Food Spark talks with Pia Villa, the healthy snack company’s chief brand officer, about chicory root, recipe redevelopment and creating a loyal Grazers community.  

11 July 2019

It’s been just over 10 years since Graze arrived on the UK snack scene. At the time, it was 100% online and one of the early pioneers of the mainstream healthy snack. Everything was delivered to customers’ doors in innovative boxes, with these customers quickly becoming the bedrock of the entire operation.

This consumer community (Grazers, as they’re known) consistently provides the Graze team with feedback on products, enabling them to tweak existing recipes, spot upcoming trends and formulate on-point snack prototypes.

With the successful entry into the US market and also into bricks-and-mortar retail (as well as their big money sale to Unilever at the beginning of the year), Graze has consolidated itself as one of the major players in the global healthy snacking category.

But despite the changes and evolution, the Grazers’ input remains quite the advantage for NPD.

“Consumer perception on health is ever-changing, and with it, so is the concept of food consumption,” Pia Villa, chief brand officer, tells Food Spark

“More people are looking towards healthy snack options, but the vast majority of people only really adopt healthy eating habits if the products are enjoyable. At Graze, we’re constantly reimagining snacking to go hand in hand with these lifestyle changes.
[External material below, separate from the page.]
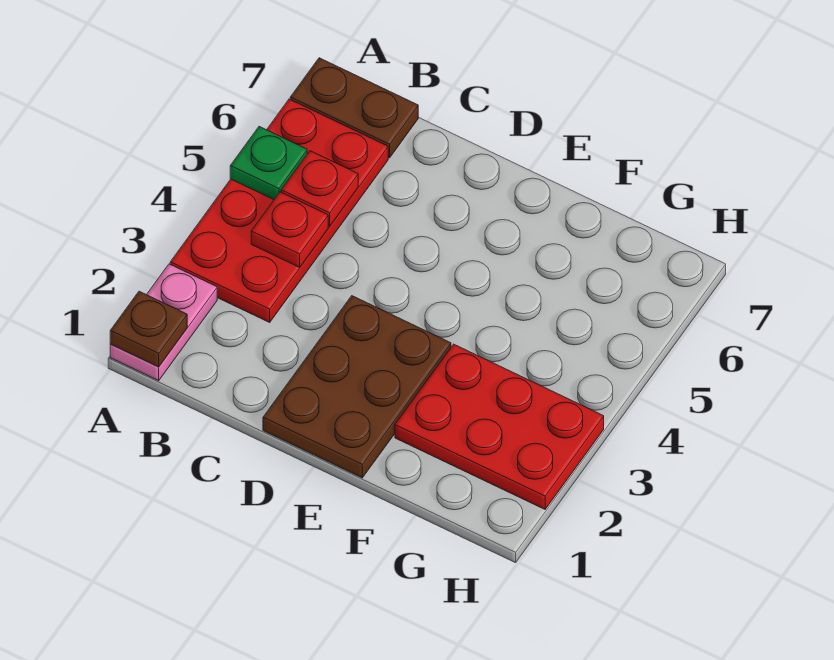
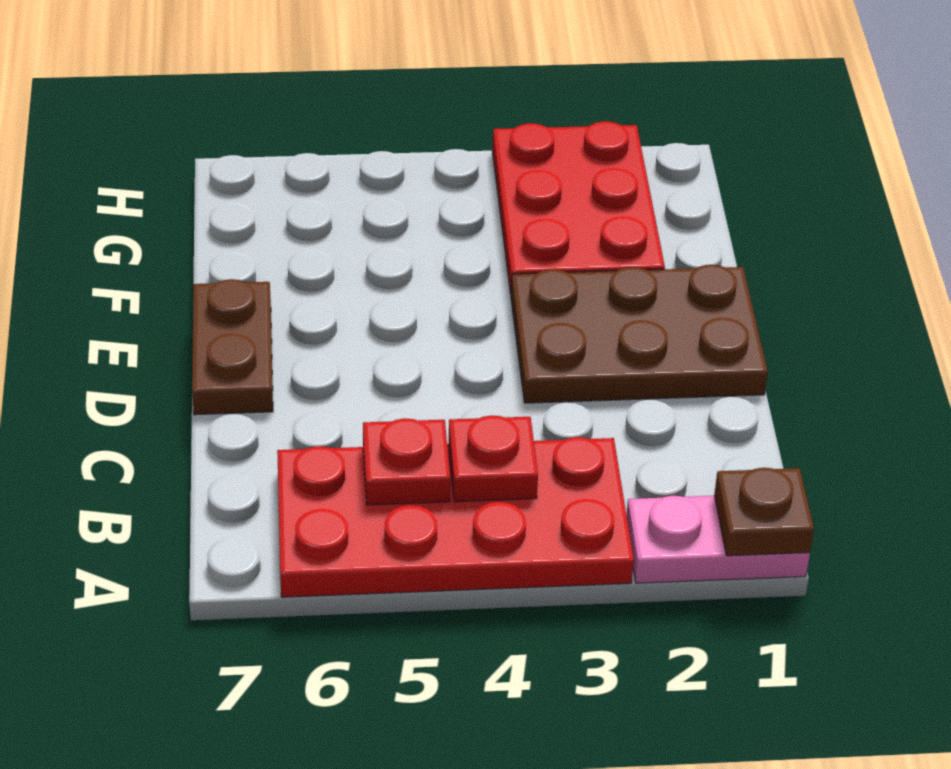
green plate A5 level 2 -> none
brown plate A7:B7 level 1 -> brown plate D7:E7 level 1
“And our subscribers play a big part in this process.”

Changing tastes

Graze sends its subscribers prototypes following the concept and product development stages. This process can take from a couple of weeks to two to three months, with consumer feedback used to perfect recipes and gauge wider appeal.

Sometimes, it’s used to adjust existing products.

“We recently picked up from feedback that some of our consumers found our Veggie Protein Power [a mixed pack of black pepper cashews, edamame beans and spicy chickpeas] a little too spicy, so we took it back to development and altered the recipe,” notes Villa.

“Seasoning is actually something we’re looking at quite closely at the moment, along with the idea of gut health and also plant protein… specifically pea and rice protein.”

What is healthy?

Added protein, increased fibre, reduced salt – what it means for a product to be healthy is often a subjective matter for consumers. For Graze, however, sugar reduction is the most important focus.

The team has been working with chicory root fibre as a substitute for the sweet stuff, incorporating it into the Lively Lemon Flapjack, for example, which is currently one of the brand’s more popular products.

“We found that consumers want to enjoy treats without worrying about sugar,” says Villa. “As part of a wider low-sugar push across our cereal bar range, we relaunched the flapjack [at the end of April] with a new recipe that contains 50% less sugar than the original.

“Another of our best sellers is the BBQ Crunch sharing bag, which we’ve redeveloped to remove all saturated fats and palm oil.”

Graze’s recent Wow Bakes release at the end of May, which contains as little as 11g of sugar per 100g, was in response to a “growing trend in small-scale afternoon snacking,” with the snack bars also benefiting from the company’s low-sugar project.

“In terms of the future, along with quality calorie intake and increased health benefits, personalised nutrition could be a next step in terms of healthy eating,” adds Villa.